EnergyInsights.net 
The Force Behind Oil's Unlikely Rise 02-12-2009 7:58 pm

If Isaac Newton were alive today, oil prices might just make him doubt the whole gravity thing.

This should have been a hellish week for crude-oil prices, yet they remain higher than last Friday's close. The latest updates from the Department of Energy were nothing short of diabolical.

Monday's monthly report revised overall demand in September down by more than half a million barrels a day. At 18.4 million barrels, it was up on a year before, but comparisons with the month when Lehman Brothers collapsed tend to flatter. Demand in September 2007 was 20.4 million barrels a day.

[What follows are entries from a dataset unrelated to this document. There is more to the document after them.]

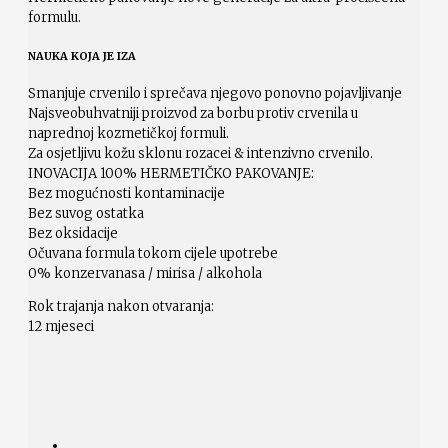
formulu.
NAUKA KOJA JE IZA
Smanjuje crvenilo i sprečava njegovo ponovno pojavljivanje
Najsveobuhvatniji proizvod za borbu protiv crvenila u
naprednoj kozmetičkoj formuli.
Za osjetljivu kožu sklonu rozacei & intenzivno crvenilo.
INOVACIJA 100% HERMETIČKO PAKOVANJE:
Bez mogućnosti kontaminacije
Bez suvog ostatka
Bez oksidacije
Očuvana formula tokom cijele upotrebe
0% konzervanasa / mirisa / alkohola
Rok trajanja nakon otvaranja:
12 mjeseci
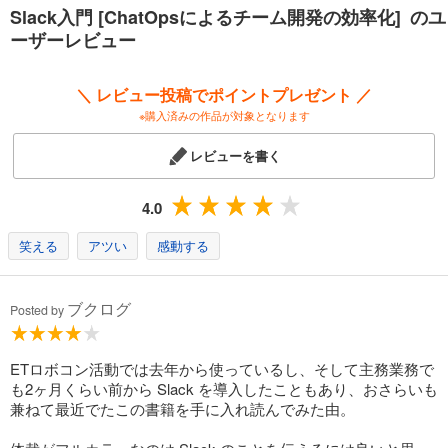
Slack入門 [ChatOpsによるチーム開発の効率化] のユ
ーザーレビュー
＼ レビュー投稿でポイントプレゼント ／
※購入済みの作品が対象となります
レビューを書く
4.0
笑える
アツい
感動する
ブクログ
Posted by
ETロボコン活動では去年から使っているし、そして主務業務で
も2ヶ月くらい前から Slack を導入したこともあり、おさらいも
兼ねて最近でたこの書籍を手に入れ読んでみた由。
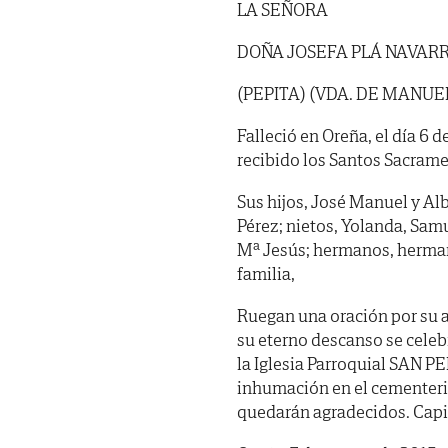
LA SEÑORA
DOÑA JOSEFA PLÁ NAVAR
(PEPITA) (VDA. DE MANUE
Falleció en Oreña, el día 6 
recibido los Santos Sacramen
Sus hijos, José Manuel y Alb
Pérez; nietos, Yolanda, Samu
Mª Jesús; hermanos, hermano
familia,
Ruegan una oración por su a
su eterno descanso se celebr
la Iglesia Parroquial SAN 
inhumación en el cementeri
quedarán agradecidos. Capill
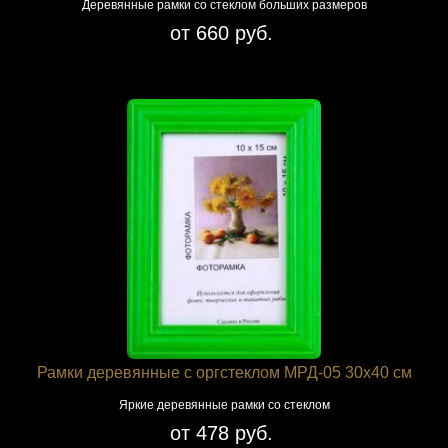
Деревянные рамки со стеклом больших размеров
от 660 руб.
Рамки деревянные с оргстеклом МРД-05 30x40 см
Яркие деревянные рамки со стеклом
от 478 руб.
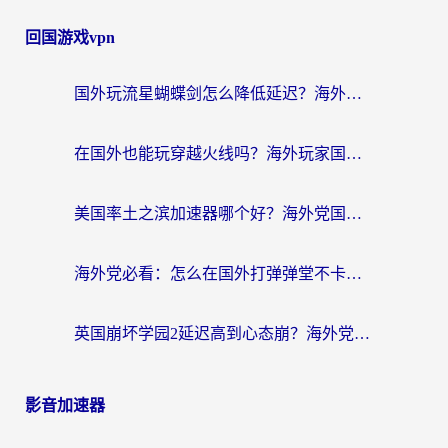
回国游戏vpn
国外玩流星蝴蝶剑怎么降低延迟？海外党必看的加速秘籍（含欧洲鸣潮&彩虹岛优化攻略）
在国外也能玩穿越火线吗？海外玩家国服游戏畅玩终极指南
美国率土之滨加速器哪个好？海外党国服游戏畅玩终极指南（附多游戏解决方案）
海外党必看：怎么在国外打弹弹堂不卡？番茄加速器亲测指南
英国崩坏学园2延迟高到心态崩？海外党国服游戏加速终极指南
影音加速器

Wednesday's weekly report showed inventories are, in contrast, overflowing. Domestic production of oil has actually risen by about 450,000 barrels a day in the past year. Stocks at Cushing, Okla., the reference point for the Nymex West Texas Intermediate oil benchmark, are more than a third higher than last year. Stocks of distillate, including diesel, fell, but remain 30% above the five-year average. Refiners are chugging along at a low utilization rate of about 80%.

In the face of continuing weak demand in the industrialized world and gathering efforts to curb consumption structurally, the "peak oil" argument rings hollow.

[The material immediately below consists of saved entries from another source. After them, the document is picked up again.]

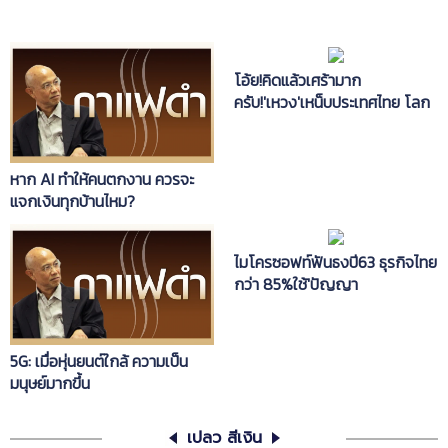
โอ้ย!คิดแล้วเศร้ามาก
ครับ!'เหวง'เหน็บประเทศไทย โลก
ไปสู่ยุคAIแล้ว แต่เรายังคำ
นวนส.ส.ปาร์ตี้ลิสต์ไม่เป็น
หาก AI ทำให้คนตกงาน ควรจะ
แจกเงินทุกบ้านไหม?
ไมโครซอฟท์ฟันธงปี63 ธุรกิจไทย
กว่า 85%ใช้'ปัญญา
ประดิษฐ์'ทำงาน
5G: เมื่อหุ่นยนต์ใกล้ ความเป็น
มนุษย์มากขึ้น
เปลว สีเงิน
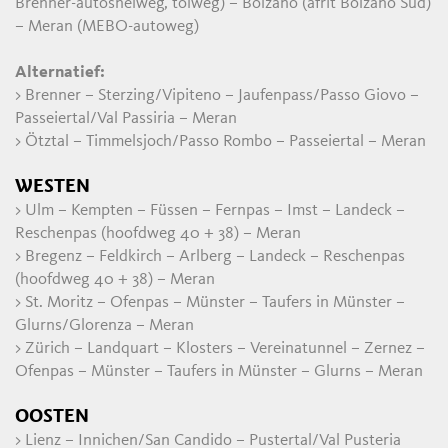
Brenner-autosnelweg, tolweg) – Bolzano (afrit Bolzano Sud)
– Meran (MEBO-autoweg)
Alternatief:
> Brenner – Sterzing/Vipiteno – Jaufenpass/Passo Giovo –
Passeiertal/Val Passiria – Meran
> Ötztal – Timmelsjoch/Passo Rombo – Passeiertal – Meran
WESTEN
> Ulm – Kempten – Füssen – Fernpas – Imst – Landeck –
Reschenpas (hoofdweg 40 + 38) – Meran
> Bregenz – Feldkirch – Arlberg – Landeck – Reschenpas
(hoofdweg 40 + 38) – Meran
> St. Moritz – Ofenpas – Münster – Taufers in Münster –
Glurns/Glorenza – Meran
> Zürich – Landquart – Klosters – Vereinatunnel – Zernez –
Ofenpas – Münster – Taufers in Münster – Glurns – Meran
OOSTEN
> Lienz – Innichen/San Candido – Pustertal/Val Pusteria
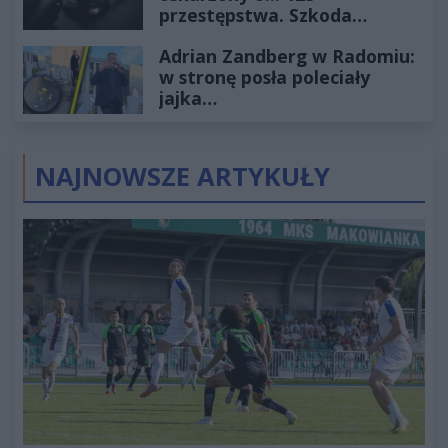
przestępstwa. Szkoda
wyceniona na ponad milion
Adrian Zandberg w Radomiu:
złotych
w stronę posła poleciały
jajka…
NAJNOWSZE ARTYKUŁY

Oil's buoyancy in the face of all this points to the effect of cheap money. Low rates are pushing investor dollars into riskier assets, in part to hedge against a weaker dollar. Oil's correlation with the greenback has leapt from between 20% and 30% in May to almost 70% today. As with many other asset classes in this period of extraordinarily lax monetary policy, prices appear less subject to fundamentals, and more to cosmic forces.